German meatballs - fake rabbits
I spent a brilliant year at uni in Germany which left me with a lasting appreciation of German food. And I still get spoken to in German by waiters around Europe – must stop ordering Pils and sausages wherever I go on holiday. And looking a bit German.
My German flatmate introduced me to Falscher Hase – fake rabbit. One of those wartime ‘make something cheap feel like it’s more expensive’ recipes. It’s traditionally cooked as a meatloaf with a few hardboiled eggs baked in the middle.

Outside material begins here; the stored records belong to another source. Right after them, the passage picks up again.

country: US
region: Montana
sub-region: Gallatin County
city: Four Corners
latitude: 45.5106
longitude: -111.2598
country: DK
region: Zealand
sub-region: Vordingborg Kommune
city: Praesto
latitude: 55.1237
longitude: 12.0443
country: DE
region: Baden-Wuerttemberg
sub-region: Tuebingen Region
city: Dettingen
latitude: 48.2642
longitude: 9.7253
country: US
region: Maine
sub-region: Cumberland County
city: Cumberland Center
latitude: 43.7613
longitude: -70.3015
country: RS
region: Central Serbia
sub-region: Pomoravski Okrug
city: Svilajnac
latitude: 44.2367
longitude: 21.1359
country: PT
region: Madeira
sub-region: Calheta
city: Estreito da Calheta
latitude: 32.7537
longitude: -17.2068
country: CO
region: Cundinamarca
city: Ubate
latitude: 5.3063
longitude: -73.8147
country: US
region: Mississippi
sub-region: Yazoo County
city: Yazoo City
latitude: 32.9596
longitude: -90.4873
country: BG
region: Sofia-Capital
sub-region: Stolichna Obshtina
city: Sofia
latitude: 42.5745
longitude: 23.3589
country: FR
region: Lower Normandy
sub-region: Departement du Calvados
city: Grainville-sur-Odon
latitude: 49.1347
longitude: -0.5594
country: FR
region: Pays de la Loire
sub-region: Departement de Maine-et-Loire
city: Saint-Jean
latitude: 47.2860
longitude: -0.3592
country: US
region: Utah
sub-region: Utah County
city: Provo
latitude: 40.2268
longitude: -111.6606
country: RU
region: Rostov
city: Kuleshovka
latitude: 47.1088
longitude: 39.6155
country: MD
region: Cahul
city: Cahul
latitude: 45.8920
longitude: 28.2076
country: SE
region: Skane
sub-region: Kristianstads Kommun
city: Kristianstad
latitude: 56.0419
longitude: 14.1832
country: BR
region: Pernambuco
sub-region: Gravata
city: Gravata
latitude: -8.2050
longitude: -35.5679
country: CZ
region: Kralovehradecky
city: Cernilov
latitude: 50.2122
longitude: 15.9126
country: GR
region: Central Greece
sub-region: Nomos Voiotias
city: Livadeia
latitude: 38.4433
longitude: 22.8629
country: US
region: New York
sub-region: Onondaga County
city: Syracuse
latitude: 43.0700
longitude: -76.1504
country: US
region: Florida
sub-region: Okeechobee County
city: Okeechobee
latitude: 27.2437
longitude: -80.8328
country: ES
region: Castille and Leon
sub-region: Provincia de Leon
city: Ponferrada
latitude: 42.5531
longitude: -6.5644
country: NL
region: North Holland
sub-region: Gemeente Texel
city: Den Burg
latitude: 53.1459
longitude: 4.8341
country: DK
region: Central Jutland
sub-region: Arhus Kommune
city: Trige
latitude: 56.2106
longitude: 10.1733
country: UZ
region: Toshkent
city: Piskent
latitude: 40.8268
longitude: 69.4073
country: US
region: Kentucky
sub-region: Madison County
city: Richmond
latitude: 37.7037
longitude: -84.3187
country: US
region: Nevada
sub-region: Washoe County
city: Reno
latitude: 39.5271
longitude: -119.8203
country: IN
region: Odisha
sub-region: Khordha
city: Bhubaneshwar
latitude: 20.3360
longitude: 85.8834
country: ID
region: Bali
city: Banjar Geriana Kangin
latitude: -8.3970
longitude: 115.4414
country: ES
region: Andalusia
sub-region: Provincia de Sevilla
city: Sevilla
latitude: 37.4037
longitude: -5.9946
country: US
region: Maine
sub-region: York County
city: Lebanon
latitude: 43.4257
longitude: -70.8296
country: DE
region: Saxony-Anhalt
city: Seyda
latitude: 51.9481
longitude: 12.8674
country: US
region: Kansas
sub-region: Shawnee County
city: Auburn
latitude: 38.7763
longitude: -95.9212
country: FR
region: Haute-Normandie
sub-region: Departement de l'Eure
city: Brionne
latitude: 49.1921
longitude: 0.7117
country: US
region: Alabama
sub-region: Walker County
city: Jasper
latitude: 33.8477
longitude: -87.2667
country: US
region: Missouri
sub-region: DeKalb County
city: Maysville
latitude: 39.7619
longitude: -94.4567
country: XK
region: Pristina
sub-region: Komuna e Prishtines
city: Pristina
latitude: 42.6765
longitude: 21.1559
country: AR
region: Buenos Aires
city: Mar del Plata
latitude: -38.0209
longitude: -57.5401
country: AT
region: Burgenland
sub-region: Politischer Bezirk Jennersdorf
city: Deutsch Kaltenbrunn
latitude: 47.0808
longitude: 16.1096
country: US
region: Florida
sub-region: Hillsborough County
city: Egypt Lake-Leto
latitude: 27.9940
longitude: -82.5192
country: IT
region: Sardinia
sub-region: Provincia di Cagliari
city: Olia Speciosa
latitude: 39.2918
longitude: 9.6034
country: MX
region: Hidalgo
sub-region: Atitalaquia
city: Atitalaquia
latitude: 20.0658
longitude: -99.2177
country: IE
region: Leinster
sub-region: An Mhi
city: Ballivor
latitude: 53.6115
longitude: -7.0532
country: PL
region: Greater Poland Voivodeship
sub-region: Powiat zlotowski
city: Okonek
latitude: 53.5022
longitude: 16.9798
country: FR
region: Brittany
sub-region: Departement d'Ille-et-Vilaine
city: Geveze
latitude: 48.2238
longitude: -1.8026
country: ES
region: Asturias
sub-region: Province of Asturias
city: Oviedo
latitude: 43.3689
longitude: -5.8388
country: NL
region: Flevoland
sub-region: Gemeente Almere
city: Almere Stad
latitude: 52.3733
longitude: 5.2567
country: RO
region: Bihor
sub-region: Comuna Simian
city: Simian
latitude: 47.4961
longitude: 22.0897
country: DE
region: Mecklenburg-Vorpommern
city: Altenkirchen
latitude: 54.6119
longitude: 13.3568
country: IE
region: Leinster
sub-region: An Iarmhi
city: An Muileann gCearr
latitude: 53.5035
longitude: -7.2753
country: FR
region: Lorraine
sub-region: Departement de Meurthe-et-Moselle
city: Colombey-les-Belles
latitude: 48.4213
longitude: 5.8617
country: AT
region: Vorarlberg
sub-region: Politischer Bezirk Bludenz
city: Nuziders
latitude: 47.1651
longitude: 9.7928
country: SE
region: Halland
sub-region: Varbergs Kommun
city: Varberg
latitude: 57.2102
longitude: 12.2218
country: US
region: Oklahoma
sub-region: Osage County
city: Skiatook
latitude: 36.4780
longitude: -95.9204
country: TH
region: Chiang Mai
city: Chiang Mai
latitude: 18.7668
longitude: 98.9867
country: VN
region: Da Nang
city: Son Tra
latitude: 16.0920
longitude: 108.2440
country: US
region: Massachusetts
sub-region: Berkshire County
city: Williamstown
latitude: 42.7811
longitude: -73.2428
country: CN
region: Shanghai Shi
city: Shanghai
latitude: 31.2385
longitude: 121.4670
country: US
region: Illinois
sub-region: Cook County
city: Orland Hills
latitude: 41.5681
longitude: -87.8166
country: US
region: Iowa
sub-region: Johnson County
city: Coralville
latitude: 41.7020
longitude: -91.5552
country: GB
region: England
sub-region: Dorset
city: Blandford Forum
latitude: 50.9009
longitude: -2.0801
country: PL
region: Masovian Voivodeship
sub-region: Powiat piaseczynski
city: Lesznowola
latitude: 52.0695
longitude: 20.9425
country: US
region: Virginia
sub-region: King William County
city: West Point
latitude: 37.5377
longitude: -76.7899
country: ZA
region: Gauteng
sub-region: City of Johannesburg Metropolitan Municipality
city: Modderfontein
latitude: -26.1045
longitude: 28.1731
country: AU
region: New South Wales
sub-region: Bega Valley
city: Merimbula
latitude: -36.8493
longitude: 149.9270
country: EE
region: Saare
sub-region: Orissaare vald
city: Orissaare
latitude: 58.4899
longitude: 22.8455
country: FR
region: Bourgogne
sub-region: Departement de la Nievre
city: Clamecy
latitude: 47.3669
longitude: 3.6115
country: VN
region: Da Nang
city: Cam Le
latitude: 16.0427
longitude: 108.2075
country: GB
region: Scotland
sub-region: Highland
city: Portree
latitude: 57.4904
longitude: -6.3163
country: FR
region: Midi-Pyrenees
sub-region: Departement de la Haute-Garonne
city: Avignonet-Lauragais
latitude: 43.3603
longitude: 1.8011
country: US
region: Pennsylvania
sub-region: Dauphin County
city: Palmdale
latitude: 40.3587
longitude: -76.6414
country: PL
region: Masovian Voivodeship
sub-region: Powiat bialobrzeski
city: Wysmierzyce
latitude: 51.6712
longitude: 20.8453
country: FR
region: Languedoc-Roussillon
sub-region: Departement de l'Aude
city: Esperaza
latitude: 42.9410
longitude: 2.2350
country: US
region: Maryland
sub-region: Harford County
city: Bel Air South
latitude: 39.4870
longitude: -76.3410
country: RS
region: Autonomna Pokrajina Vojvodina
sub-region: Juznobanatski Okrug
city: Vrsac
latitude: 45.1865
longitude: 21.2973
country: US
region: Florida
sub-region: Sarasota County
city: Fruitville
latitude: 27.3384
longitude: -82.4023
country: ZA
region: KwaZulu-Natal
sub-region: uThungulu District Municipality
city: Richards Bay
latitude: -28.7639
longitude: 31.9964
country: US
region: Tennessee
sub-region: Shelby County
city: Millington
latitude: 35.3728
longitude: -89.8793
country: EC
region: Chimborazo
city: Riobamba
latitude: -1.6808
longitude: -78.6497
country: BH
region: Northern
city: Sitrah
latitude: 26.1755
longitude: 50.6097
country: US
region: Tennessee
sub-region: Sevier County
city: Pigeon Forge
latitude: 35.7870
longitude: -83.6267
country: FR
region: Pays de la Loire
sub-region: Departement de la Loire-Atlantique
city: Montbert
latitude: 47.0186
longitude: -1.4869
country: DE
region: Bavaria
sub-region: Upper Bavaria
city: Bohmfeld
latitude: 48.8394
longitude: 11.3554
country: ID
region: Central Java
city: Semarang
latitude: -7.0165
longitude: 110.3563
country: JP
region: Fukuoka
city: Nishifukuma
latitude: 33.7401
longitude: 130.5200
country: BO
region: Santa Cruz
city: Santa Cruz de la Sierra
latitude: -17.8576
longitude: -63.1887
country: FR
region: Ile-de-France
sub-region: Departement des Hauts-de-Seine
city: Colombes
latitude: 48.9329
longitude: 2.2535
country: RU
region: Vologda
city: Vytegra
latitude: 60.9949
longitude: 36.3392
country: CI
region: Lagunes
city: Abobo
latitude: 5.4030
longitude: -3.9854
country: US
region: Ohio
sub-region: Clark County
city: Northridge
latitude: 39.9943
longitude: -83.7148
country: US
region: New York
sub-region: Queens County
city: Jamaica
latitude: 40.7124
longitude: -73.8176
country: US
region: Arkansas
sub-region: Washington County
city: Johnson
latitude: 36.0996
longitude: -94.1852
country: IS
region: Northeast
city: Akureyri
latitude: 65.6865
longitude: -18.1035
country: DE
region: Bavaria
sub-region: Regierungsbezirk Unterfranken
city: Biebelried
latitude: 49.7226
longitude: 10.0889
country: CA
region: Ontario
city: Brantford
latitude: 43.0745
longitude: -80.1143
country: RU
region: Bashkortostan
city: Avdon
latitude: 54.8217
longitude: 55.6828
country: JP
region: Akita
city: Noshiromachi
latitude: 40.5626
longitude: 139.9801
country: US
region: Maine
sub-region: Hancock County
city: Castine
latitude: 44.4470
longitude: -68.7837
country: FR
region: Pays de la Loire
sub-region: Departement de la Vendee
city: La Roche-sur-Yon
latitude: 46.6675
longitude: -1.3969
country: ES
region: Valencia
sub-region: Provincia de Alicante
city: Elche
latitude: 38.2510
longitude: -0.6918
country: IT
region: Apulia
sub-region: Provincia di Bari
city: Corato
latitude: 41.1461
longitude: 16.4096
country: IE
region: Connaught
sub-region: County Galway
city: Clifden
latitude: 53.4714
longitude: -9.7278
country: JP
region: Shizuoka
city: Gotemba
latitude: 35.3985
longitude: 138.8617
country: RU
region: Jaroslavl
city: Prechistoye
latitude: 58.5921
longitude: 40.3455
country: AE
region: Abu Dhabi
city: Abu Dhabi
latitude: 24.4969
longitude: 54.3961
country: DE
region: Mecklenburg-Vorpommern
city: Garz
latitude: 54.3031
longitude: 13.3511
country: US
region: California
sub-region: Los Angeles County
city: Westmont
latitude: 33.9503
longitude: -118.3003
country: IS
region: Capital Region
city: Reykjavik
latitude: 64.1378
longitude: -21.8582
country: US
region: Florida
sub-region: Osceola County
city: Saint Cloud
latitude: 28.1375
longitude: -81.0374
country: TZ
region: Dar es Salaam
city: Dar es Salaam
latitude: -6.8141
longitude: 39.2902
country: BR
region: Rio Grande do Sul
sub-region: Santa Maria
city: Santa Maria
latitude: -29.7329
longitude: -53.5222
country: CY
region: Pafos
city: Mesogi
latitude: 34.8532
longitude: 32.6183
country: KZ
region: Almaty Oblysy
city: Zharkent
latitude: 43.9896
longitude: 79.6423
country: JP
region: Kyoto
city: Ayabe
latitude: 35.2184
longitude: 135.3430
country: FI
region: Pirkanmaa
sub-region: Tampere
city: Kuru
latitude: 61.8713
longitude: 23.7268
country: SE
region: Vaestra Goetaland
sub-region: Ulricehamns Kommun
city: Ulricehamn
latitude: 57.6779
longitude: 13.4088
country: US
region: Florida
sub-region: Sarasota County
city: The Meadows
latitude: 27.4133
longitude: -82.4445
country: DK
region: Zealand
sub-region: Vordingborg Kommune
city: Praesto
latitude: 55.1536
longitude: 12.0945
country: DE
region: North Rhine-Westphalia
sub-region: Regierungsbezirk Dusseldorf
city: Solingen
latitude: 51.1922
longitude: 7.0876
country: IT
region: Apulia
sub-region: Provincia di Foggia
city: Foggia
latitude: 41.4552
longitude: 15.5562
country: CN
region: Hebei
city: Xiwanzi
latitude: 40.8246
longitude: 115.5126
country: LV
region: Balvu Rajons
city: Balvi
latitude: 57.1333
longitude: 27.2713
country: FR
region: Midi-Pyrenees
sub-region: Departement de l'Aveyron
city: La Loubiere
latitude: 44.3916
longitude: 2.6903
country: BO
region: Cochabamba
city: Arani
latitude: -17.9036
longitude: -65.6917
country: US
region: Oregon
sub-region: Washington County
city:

I wanted something a bit lighter so made little meatballs. With the sour cream sauce they’re not a million miles away from Swedish meatballs. But better for being homemade, of course. And very quick – plus using two packs of mince will give you plenty of mixture to freeze for an even quicker tea.
Start with minced beef and pork – a pack of each (about 300 – 500 g per pack). Dice two slices of bacon up and add to the mince. Mix the meat together in a big bowl and grate an onion into it. Add in a beaten egg and season with salt, pepper and nutmeg if you have it. The last thing to go in is a slice of old bread that you’ve soaked in water then wrung out in your hand.
Mix all of this together well and form into little meatballs.
Brown the meatballs in a big frying pan until they’re cooked through and keep them warm in the oven while you make the sauce.
Into the pan the meatballs came out of, pour in a cup of water. Season well with salt and pepper and the juice of a lemon. Stir a spoonful of flour well into a small pot of sour cream then stir this into the pan. Simmer for a few minutes until thickened.
The meatballs should be done by now – serve up with the sauce and some wide pasta or saute potatoes.